Plantée à côté d'elle, mon sèche-cheveux suspendu dans les airs, je la fixe d'un air sidéré.

Son regard plein de mépris me laisse croire qu'elle est plutôt impliquée dans ce qui vient de se passer. La seule chose qui m'échappe est... Pourquoi ? Quelle raison peut-elle bien l'inciter à me défendre de la sorte ? J'ai beau me creuser la tête, je ne vois aucune stratégie machiavélique dans laquelle cette action pourrait s'inscrire.

— Ce désagrément mis de côté, je trouve certaines pièces vraiment belles, reprend-elle d'un air plus tempéré.

— Euh... merci ?

— Si tu veux bien, j'aimerais t'acheter le pantalon cargo. Et ce haut, il me plaît bien. Ce chemisier aussi...

Je regarde Camila farfouiller parmi les vêtements. Quelques minutes plus tard, elle tient la quasi-intégralité de la table entre ses bras.

— Tu veux vraiment prendre tout ça ? l'interrogé-je d'un air dubitatif.

J'ai envie de lui rappeler que ces achats ne font pas honneur à sa pseudo-réduction de biens matériels, mais je me retiens.

— J'aime beaucoup ce quetu as ramené. Ce n'est pas facile de trouver ce genre de pièces dans lesboutiques de Cartagena, et il se trouve que je n'ai pas encore de tenue pourl'anniversaire de mon père. C'est un moment important, hors de question que jemette des vêtements vus et revus !

L'espace d'un instant, je la soupçonne de vouloir s'accaparer mes vêtements pour me montrer sa toute-puissance. Et en même temps, c'est certainement la seule qui soit prête à me les racheter à un prix acceptable.
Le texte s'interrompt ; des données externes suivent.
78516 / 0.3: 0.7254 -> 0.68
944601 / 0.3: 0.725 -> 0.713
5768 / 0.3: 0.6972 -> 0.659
Bien que je n'aie aucune envie de m'en défaire, je crois que je n'ai pas trop le choix. Entre de beaux vêtements et une vie moins précaire et surtout sans dettes, la décision est vite prise.
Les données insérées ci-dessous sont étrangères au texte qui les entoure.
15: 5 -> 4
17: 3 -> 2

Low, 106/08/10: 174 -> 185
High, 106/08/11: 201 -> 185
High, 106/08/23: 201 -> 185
— Très bien. Je te ramène un sac.

Je m'éclipse en direction de la remise pour ne pas me laisser le temps de revenir sur cette décision. J'en ressors avec un large sac cabas où je fourre tous les achats de Camila, pendant qu'elle fouille dans son portefeuille.

Je m'efforce de lui tendre en évitant son regard, mais la blonde ancre ses iris claires dans les miennes et je suis incapable de m'y soustraire. En déposant une liasse de billets dans ma main, elle affirme :

— Merci, Juli. J'en prendrai soin.

C'est à cet instant précis, son regard rivé dans le mien et sa main pressant la mienne un peu plus fort qu'elle ne le devrait, que je comprends.

Camila n'est ni une peste en quête de revanche, ni une arrogante cherchant à m'écraser de sa supériorité. Non, Camila veut simplement m'aider.